Al Rent Honorary IPR/WIPB Public Media Student Fund
J. Allan “Al” Rent was a lifelong devotee of public media, his alma mater Ball State, the arts and many other not-for-profit causes. At the time of his passing in 2017, he was the executive director and general manager for WIPB-TV and Indiana Public Radio, the public broadcasting affiliate stations licensed to Ball State University.
Public broadcasting is also where his career began. In the 1960s, he was a student program director for WCRD, the position he held when he famously fired David Letterman. Al was the host on October 31, 1971, the day WIPB-TV signed on the air for the first time. He continued volunteering for both stations, hosting Telesale, pledge drives and numerous local television shows. He was many things to many people.
“You would be hard-pressed to find someone in this town who wasn’t impacted in some way by Al Rent,” Michelle Kinsey, community engagement coordinator for IPR/WIPB, said. “He was the biggest cheerleader in every way possible, and it was just infectious.”
Indiana Public Radio and WIPB-TV are powerhouses for delivering educational, non-commercial programming to East Central Indiana. The stations deliver high-quality content on multiple platforms, including digital, television, radio, and online, and are a catalyst for creating community connections.
When an anonymous donor came forward with the intention to create a fund to honor the legacy and spread the inspiration of Al, the IPR/WIPB Advisory Council jumped at the opportunity to match the donation, creating the Al Rent Honorary IPR/WIPB Public Media Student Fund through The Community Foundation.
“It was the donor’s intent to make the award community-centered, and they found The Community Foundation to be the right vehicle for what they were trying to do,” Alena McKenzie, the IPR/WIPB major gifts officer, said.
The fund was created to commemorate Al’s professional career and volunteer work in public media and his commitment to nurturing the new generation of public media professionals and supporters. It will provide an annual award for one student, as well as supplement student employee wages at IPR and WIPB to encourage student participation in public media.
“Al had a passion for public media and for making things ‘better’,” Angie Rapp, the IPR/WIPB marketing manager, said. “He loved mentoring Ball State students, and I know he would have loved seeing this fund come to fruition.”
This award will help recruit and retain quality public media workers and quality producers, reporters, and people who help with other functions. It will help the stations foster the next generation of IPR/WIPB supporters.
Although Al never saw the fruition of his honorary fun, he was told about the process by committee member and Advisory Council representative for Grant County, LaRea Slater. She was a longtime friend of Al’s and recalls his enthusiasm for the fund.
“The committee felt privileged to let Al know about the honorary fund,” LaRea said. “He responded to the news with a classic Al Rent expression: ‘That’s terrific!’.”

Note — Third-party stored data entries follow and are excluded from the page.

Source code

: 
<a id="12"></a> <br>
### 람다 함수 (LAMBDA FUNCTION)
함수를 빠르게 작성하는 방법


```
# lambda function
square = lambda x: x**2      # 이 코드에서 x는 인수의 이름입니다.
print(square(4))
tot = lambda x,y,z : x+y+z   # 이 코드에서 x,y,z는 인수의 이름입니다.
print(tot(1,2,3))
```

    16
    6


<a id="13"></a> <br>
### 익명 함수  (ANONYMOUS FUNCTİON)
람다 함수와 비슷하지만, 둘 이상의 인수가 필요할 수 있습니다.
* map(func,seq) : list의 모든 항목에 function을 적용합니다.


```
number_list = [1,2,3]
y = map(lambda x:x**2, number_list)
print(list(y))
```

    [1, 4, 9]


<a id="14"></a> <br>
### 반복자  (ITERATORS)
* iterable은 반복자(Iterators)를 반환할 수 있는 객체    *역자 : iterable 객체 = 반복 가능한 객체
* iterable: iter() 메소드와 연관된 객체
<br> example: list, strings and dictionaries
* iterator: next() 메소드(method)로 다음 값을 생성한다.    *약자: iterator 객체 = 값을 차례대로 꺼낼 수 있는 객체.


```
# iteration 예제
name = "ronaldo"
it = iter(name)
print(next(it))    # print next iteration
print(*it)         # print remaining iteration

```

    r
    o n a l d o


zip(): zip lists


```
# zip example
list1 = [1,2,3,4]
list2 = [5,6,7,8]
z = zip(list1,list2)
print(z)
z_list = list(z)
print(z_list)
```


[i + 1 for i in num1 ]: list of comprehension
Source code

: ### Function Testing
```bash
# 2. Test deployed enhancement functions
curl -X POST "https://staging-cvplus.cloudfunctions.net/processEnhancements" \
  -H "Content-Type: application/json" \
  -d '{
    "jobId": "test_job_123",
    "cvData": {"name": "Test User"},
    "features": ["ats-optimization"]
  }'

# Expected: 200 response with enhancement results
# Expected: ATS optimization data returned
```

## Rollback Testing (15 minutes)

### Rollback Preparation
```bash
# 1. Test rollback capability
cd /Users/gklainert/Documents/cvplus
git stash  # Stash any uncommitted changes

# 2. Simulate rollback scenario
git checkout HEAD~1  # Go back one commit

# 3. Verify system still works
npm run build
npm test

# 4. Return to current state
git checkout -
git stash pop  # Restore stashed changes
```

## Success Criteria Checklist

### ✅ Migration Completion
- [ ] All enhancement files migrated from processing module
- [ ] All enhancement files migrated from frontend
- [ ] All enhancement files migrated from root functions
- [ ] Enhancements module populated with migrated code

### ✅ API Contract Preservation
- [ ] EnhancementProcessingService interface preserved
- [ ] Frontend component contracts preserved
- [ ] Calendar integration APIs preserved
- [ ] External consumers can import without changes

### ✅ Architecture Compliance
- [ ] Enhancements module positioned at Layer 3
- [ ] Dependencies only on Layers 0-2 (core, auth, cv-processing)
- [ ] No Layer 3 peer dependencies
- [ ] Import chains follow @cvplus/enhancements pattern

Volunteering within the community was like a full-time job for Al, and he gave selflessly to multiple organizations. He was held with such high regard in Muncie that community members had a hard time saying no to him.
Al’s death in January 2017 shocked both the Muncie and Ball State communities. Al’s family designated The Community Foundation of Muncie and Delaware County as one of three organizations to be recipients for memorial donations in lieu of flowers. The memorials went into the Al Rent Honorary IPR/WIPB Public Media Student Fund, which was in the process of growing into a full-fledged fund using the Acorn program.
The fund has now graduated from the Acorn program. The first award process will begin in fall of 2018. Alena expressed that the award will be offered to both student workers and volunteers as long as the recipient shows exemplary work in public media. According to LaRea, applicants who show the “Spirit of Al Rent” will be strongly considered. Ideally, the stations would like past recipients to make themselves available to future applicants for mentorship and inspiration.
“Hopefully, as the years pass, it will be a coveted award that means a great deal to those who apply for it,” LaRea said. “Unlike other honors, this is a gift that keeps on giving.”
In addition to recognizing students and volunteers who have done exemplary work in public media, the award will also share with the community the importance of having stations like Indiana Public Radio and WIPB-TV.
“The sustainability of public media is also an important message that this award will send to viewers,” Alena said. “If public media has quality employees, volunteers, and advocates, public programs will be able to provide learning to those in the community from ages two to 82.”
After Al’s passing, the personal meaning of the award changed for employees, volunteers, and advocates for public media alike.
“The meaning behind this award amplified,” Alena said. “This award gives us the opportunity to continue to tell stories about Al’s service and inspire people to live up to that high ‘Al Rent standard’ of community service.”